The problem with caves, however, it that they aren't always where you want them to be. So people learned to create enclosed spaces of their own that could stand in the open. Probably starting from an early equivalent of a lean-to, huts of one kind or another were created using whatever materials were at hand. And as mobility became an issue, solutions like Tipi's and tents were developed.

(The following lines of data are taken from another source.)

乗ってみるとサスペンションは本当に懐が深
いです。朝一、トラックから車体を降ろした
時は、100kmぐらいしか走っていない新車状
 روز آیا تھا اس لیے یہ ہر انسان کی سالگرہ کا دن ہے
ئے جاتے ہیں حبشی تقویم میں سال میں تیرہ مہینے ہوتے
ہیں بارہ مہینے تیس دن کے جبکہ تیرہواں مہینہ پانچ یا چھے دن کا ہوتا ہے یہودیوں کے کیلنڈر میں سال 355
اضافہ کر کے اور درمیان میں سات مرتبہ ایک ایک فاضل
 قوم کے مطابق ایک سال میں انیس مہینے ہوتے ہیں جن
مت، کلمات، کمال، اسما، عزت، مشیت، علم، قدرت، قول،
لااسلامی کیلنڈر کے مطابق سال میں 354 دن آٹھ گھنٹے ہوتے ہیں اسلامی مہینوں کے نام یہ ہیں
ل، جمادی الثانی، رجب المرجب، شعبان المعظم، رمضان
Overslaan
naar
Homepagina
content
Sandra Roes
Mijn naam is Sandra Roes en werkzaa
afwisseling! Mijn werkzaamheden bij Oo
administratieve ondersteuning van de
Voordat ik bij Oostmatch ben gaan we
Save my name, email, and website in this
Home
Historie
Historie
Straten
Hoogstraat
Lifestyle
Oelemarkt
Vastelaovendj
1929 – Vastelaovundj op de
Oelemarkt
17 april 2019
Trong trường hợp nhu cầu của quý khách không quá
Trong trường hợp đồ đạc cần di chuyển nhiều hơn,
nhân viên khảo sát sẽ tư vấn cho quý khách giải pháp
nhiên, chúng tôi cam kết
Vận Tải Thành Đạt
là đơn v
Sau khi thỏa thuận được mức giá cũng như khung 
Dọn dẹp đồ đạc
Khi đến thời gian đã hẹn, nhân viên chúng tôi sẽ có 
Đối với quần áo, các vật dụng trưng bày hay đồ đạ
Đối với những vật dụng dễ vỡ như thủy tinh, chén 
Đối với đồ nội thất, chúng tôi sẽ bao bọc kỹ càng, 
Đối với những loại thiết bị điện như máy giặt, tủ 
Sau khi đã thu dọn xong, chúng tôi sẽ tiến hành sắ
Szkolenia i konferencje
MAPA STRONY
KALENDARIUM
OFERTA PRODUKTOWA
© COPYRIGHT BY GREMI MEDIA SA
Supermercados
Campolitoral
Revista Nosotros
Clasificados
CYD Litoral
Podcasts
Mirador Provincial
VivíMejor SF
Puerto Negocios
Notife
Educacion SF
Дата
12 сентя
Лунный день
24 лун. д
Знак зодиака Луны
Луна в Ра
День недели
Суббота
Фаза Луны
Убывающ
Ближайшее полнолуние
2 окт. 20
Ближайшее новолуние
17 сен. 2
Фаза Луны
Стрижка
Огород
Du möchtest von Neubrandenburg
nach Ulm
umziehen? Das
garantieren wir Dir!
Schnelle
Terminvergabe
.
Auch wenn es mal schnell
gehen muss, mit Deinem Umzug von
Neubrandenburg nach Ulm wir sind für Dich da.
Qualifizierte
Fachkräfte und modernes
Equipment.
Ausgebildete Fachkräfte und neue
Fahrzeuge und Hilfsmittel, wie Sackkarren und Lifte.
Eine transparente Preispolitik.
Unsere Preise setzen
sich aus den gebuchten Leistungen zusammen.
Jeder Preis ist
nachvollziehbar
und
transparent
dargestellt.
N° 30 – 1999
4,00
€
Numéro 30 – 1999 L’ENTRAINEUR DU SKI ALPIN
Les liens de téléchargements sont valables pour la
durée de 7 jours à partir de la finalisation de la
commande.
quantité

With the development of agriculture, the meaning of home changed again. It wasn't enough to provide shelter from the elements, it needed to provide space for possessions and tools as well. But there are limits to how big an otherwise unsupported roof can get. At some point additional support must be provided. Any number of approaches are possible, but the favored approach has almost always been walls. And adding walls leads to the creation of new rooms. With the arrival of agriculture, one room huts ceased to be enough. And rooms have become specialized to serve as Living Spaces, Storage Spaces, and Work Spaces. Home is no longer just a shelter, it is where we live, sleep, and sometimes work. So what kinds of rooms can exist? Try the following:
Depending on circumstances, other rooms may exist as well, each serving some specialized purpose or activity. And as communities have become more closely organized, the idea of home has expanded to include not just a house, but possibly yards and gardens as well. For many people, home is a microcosm of how they would like the world to be organized, and they get to live in it. The rest of us are still working on it.